____ Dataset

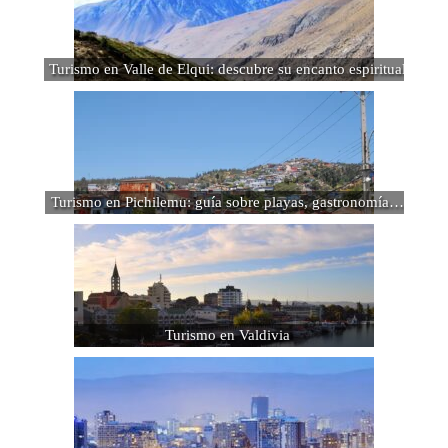
Turismo en Valle de Elqui: descubre su encanto espiritual
Turismo en Pichilemu: guía sobre playas, gastronomía…
Turismo en Valdivia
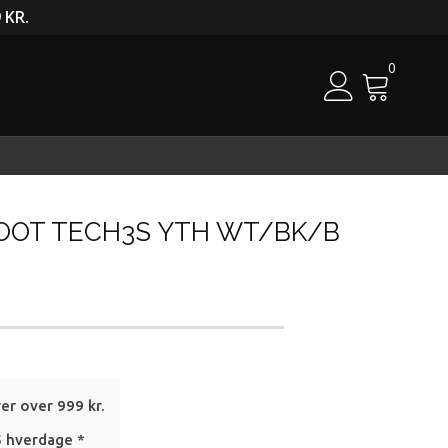
 KR.
0
Cart
OOT TECH3S YTH WT/BK/B
rer over 999 kr.
5 hverdage *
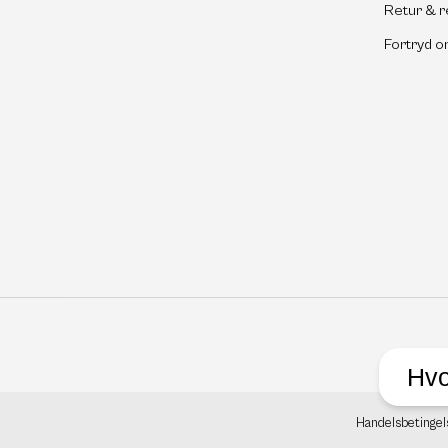
Retur & r
Fortryd o
Hvo
Handelsbetingel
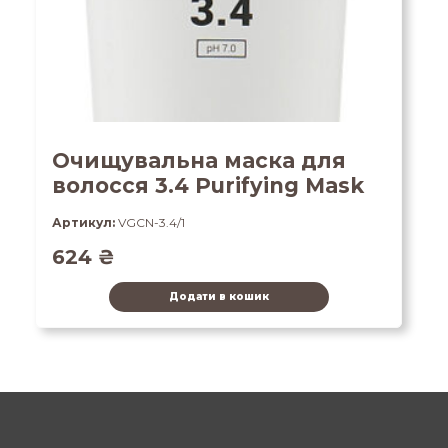
Очищувальна маска для
волосся 3.4 Purifying Mask
Артикул:
VGCN-3.4/1
624
₴
Додати в кошик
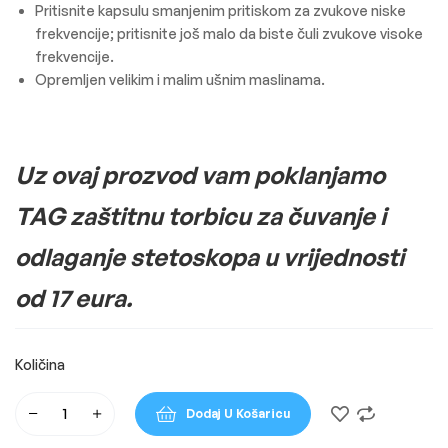
Pritisnite kapsulu smanjenim pritiskom za zvukove niske
frekvencije; pritisnite još malo da biste čuli zvukove visoke
frekvencije.
Opremljen velikim i malim ušnim maslinama.
Uz ovaj prozvod vam poklanjamo
TAG zaštitnu torbicu za čuvanje i
odlaganje stetoskopa u vrijednosti
od 17 eura.
Dodaj U Košaricu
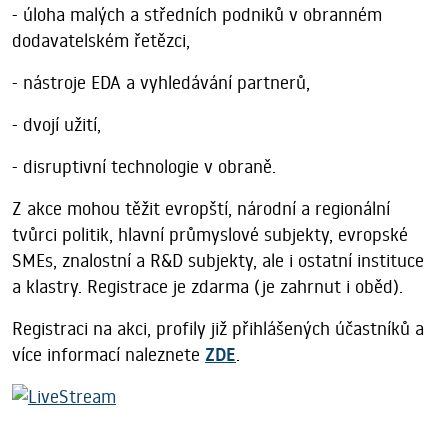
- úloha malých a středních podniků v obranném
dodavatelském řetězci,
- nástroje EDA a vyhledávání partnerů,
- dvojí užití,
- disruptivní technologie v obraně.
Z akce mohou těžit evropští, národní a regionální
tvůrci politik, hlavní průmyslové subjekty, evropské
SMEs, znalostní a R&D subjekty, ale i ostatní instituce
a klastry. Registrace je zdarma (je zahrnut i oběd).
Registraci na akci, profily již přihlášených účastníků a
více informací naleznete
ZDE
.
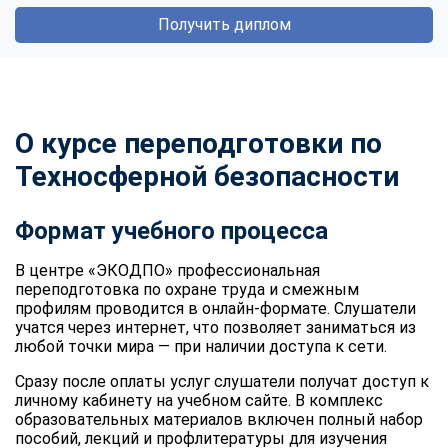
Получить диплом
О курсе переподготовки по
Техносферной безопасности
Формат учебного процесса
В центре «ЭКОДПО» профессиональная
переподготовка по охране труда и смежным
профилям проводится в онлайн-формате. Слушатели
учатся через интернет, что позволяет заниматься из
любой точки мира — при наличии доступа к сети.
Сразу после оплаты услуг слушатели получат доступ к
личному кабинету на учебном сайте. В комплекс
образовательных материалов включен полный набор
пособий, лекций и профлитературы для изучения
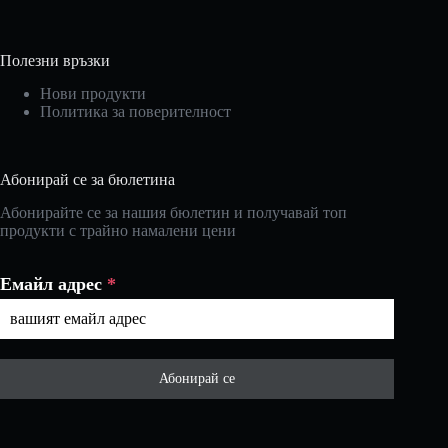
Полезни връзки
Нови продукти
Политика за поверителност
Абонирай се за бюлетина
Абонирайте се за нашия бюлетин и получавай топ
продукти с трайно намалени цени
Емайл адрес
*
Абонирай се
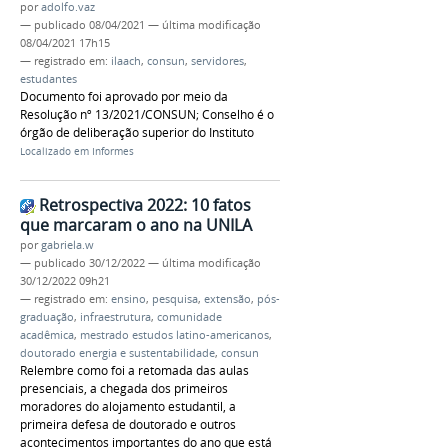
por
adolfo.vaz
—
publicado
08/04/2021
—
última modificação
08/04/2021 17h15
— registrado em:
ilaach
,
consun
,
servidores
,
estudantes
Documento foi aprovado por meio da
Resolução nº 13/2021/CONSUN; Conselho é o
órgão de deliberação superior do Instituto
Localizado em
Informes
Retrospectiva 2022: 10 fatos
que marcaram o ano na UNILA
por
gabriela.w
—
publicado
30/12/2022
—
última modificação
30/12/2022 09h21
— registrado em:
ensino
,
pesquisa
,
extensão
,
pós-
graduação
,
infraestrutura
,
comunidade
acadêmica
,
mestrado estudos latino-americanos
,
doutorado energia e sustentabilidade
,
consun
Relembre como foi a retomada das aulas
presenciais, a chegada dos primeiros
moradores do alojamento estudantil, a
primeira defesa de doutorado e outros
acontecimentos importantes do ano que está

________

● **What you will do**
Copy the entries exactly. Leave out the images.

● **Task response**
Turismo en Valle de Elqui: descubre su encanto espiritual
Turismo en Pichilemu: guía sobre playas, gastronomía…
Turismo en Valdivia
 KR.
0
Cart
OOT TECH3S YTH WT/BK/B
rer over 999 kr.
5 hverdage *
Retur & r
Fortryd o
Hvo
Handelsbetingel
Очищувальна маска для
волосся 3.4 Purifying Mask
Артикул:
VGCN-3.4/1
624
₴
Додати в кошик
Pritisnite kapsulu smanjenim pritiskom za zvukove niske
frekvencije; pritisnite još malo da biste čuli zvukove visoke
frekvencije.
Opremljen velikim i malim ušnim maslinama.
Uz ovaj prozvod vam poklanjamo
TAG zaštitnu torbicu za čuvanje i
odlaganje stetoskopa u vrijednosti
od 17 eura.
Dodaj U Košaricu
- úloha malých a středních podniků v obranném
dodavatelském řetězci,
- nástroje EDA a vyhledávání partnerů,
- dvojí užití,
- disruptivní technologie v obraně.
Z akce mohou těžit evropští, národní a regionální
tvůrci politik, hlavní průmyslové subjekty, evropské
SMEs, znalostní a R&D subjekty, ale i ostatní instituce
a klastry. Registrace je zdarma (je zahrnut i oběd).
Registraci na akci, profily již přihlášených účastníků a
více informací naleznete
ZDE
.
Получить диплом
О курсе переподготовки по
Техносферной безопасности
Формат учебного процесса
В центре «ЭКОДПО» профессиональная
переподготовка по охране труда и смежным
профилям проводится в онлайн-формате. Слушатели
учатся через интернет, что позволяет заниматься из
любой точки мира — при наличии доступа к сети.
Сразу после оплаты услуг слушатели получат доступ к
личному кабинету на учебном сайте. В комплекс
образовательных материалов включен полный набор
пособий, лекций и профлитературы для изучения
Полезни връзки
Нови продукти
Политика за поверителност
Абонирай се за бюлетина
Абонирайте се за нашия бюлетин и получавай топ
продукти с трайно намалени цени
Емайл адрес
*
Абонирай се
por
adolfo.vaz
—
publicado
08/04/2021
—
última modificação
08/04/2021 17h15
— registrado em:
ilaach
,
consun
,
servidores
,
estudantes
Documento foi aprovado por meio da
Resolução nº 13/2021/CONSUN; Conselho é o
órgão de deliberação superior do Instituto
Localizado em
Informes
Retrospectiva 2022: 10 fatos
que marcaram o ano na UNILA
por
gabriela.w
—
publicado
30/12/2022
—
última modificação
30/12/2022 09h21
— registrado em:
ensino
,
pesquisa
,
extensão
,
pós-
graduação
,
infraestrutura
,
comunidade
acadêmica
,
mestrado estudos latino-americanos
,
doutorado energia e sustentabilidade
,
consun
Relembre como foi a retomada das aulas
presenciais, a chegada dos primeiros
moradores do alojamento estudantil, a
primeira defesa de doutorado e outros
acontecimentos importantes do ano que está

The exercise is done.